Managing tenancies where your resident lacks mental capacity: a step by step guide

I am frequently asked to advise in relation to the administration of tenancy agreements where the resident (or prospective resident) lacks mental capacity.

The starting point is that if a person lacks the mental capacity to sign a tenancy agreement, anyone intending to sign the agreement on the person’s behalf can only do so with the authorisation of the Court of Protection or where they have an Enduring/Lasting Power of Attorney (‘LPA’) or are a court appointed Deputy.

The same applies where a person wishes to end their tenancy. The general principle is that if somebody lacks capacity they cannot enter into fully binding contractual agreement and this will include a tenancy agreement. Firstly, an issue specific capacity assessment should be carried out – i.e. an assessment as to whether they have capacity to enter into a tenancy agreement. Only if they do not will an application to the Court of Protection be possible.

Once this has been done the starting point should always be whether or not there is an appropriate person who can make the necessary decision (either to enter into or terminate a tenancy) through the best interest process outlined in the Mental Capacity Act 2005 (‘the Act’). If there is a registered LPA in place or a Deputy for Property and Affairs has already been appointed, then the Attorney or Deputy would usually make that decision.

The Act places a limitation on signing legal documents (which would include a tenancy agreement or notice to quit).

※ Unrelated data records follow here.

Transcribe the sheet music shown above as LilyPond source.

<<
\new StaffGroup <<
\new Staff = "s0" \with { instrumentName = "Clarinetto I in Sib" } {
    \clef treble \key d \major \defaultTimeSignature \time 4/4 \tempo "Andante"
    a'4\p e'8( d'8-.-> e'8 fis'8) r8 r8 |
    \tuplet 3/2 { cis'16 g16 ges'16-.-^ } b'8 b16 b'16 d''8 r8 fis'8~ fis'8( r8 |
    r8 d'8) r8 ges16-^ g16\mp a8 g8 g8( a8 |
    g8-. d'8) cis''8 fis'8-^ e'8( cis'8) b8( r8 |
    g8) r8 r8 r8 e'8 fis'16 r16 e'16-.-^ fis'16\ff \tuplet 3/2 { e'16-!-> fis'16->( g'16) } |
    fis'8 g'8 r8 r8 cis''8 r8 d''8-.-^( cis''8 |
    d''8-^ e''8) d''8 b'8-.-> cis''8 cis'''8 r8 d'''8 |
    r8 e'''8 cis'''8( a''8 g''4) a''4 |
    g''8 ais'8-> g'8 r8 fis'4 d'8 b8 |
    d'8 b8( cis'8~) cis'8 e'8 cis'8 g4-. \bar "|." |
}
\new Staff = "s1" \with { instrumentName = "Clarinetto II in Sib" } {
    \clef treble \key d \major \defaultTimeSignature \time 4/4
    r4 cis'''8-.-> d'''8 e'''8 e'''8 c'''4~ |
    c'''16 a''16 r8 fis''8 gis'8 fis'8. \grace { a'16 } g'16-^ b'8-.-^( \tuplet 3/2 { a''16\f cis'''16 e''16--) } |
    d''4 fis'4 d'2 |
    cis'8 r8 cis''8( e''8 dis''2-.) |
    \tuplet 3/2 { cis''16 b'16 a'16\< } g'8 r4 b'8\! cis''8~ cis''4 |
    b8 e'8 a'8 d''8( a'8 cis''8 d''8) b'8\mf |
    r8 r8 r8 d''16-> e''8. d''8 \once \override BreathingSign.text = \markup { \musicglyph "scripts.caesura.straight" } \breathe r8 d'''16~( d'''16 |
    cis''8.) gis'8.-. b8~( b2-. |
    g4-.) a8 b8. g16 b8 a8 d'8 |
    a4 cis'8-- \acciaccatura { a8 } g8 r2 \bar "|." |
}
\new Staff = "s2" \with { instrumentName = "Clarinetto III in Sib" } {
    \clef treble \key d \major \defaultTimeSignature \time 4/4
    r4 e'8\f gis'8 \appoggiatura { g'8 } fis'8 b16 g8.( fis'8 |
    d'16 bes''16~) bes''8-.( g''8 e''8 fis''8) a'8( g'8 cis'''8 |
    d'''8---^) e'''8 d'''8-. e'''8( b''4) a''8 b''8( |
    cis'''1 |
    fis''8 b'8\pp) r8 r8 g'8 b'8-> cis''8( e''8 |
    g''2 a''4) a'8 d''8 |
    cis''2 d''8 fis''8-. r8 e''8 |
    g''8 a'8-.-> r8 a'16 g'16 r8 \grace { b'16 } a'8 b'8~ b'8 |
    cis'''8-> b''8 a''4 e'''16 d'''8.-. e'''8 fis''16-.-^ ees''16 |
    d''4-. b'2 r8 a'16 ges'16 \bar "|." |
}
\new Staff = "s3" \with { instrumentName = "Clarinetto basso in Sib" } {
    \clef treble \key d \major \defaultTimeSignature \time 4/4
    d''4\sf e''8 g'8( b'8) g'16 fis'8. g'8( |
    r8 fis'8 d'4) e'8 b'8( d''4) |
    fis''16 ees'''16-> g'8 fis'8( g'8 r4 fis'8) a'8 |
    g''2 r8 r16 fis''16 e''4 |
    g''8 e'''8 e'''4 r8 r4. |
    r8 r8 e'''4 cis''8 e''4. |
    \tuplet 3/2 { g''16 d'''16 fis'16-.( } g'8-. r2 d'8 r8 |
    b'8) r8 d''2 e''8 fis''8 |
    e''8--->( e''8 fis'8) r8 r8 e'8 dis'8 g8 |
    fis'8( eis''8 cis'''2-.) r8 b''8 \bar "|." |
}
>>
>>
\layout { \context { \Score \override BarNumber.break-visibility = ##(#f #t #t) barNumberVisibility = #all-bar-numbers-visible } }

Someone can only sign on the person’s behalf if they are:

  1. An Attorney under a registered Lasting Power of Attorney or Enduring Power of Attorney; or
  2. A deputy appointed by the Court of Protection; or
  3. Someone else authorised to sign by the Court of Protection.

If you are aware that there is a Power of Attorney or Deputy already in place then this should be your starting point. A small note of caution here – there may be some old Deputies (before the Act came into force) where they will not have sufficient authority to sign the agreement. Otherwise, you would need to look to the Court of Protection to obtain the necessary order to sign or surrender the tenancy agreement.

Although it is not uncommon for landlords to accept an unsigned tenancy in these circumstances, this does carry some risk and is usually done while the landlord makes the necessary application for authority.

Making the Application

It is vital to ensure that the application is made in the correct form. The court will not make orders unless satisfied that all appropriate steps have been taken.

I have in the past been asked to advise where an application has been made in the incorrect form or where it has not contained the information required. This has led to unnecessary delay and further procedural hurdles before the landlord could secure the order. The process is very straightforward so long as it is made explicitly clear that the only order that is required from the court relates to the tenancy agreement and that no further directions are required.

In order to make the application you would need to produce a COP1 application form setting out the order or declaration required accompanied by a COP3 assessment of capacity, a COP24 witness statement which should set out the circumstances behind the move (that is either into the property at sign up or out of the property for surrender) and confirming that a best interest assessment has been carried out, including consultation where applicable.

This should be accompanied by a covering letter confirming that the application relates to a tenancy agreement only and providing the requisite application fee.

As stated, the best way to avoid complication is to ensure that the information provided at the outset is clear, complete and concise. If these steps are followed, obtaining the requisite order should be a straightforward process.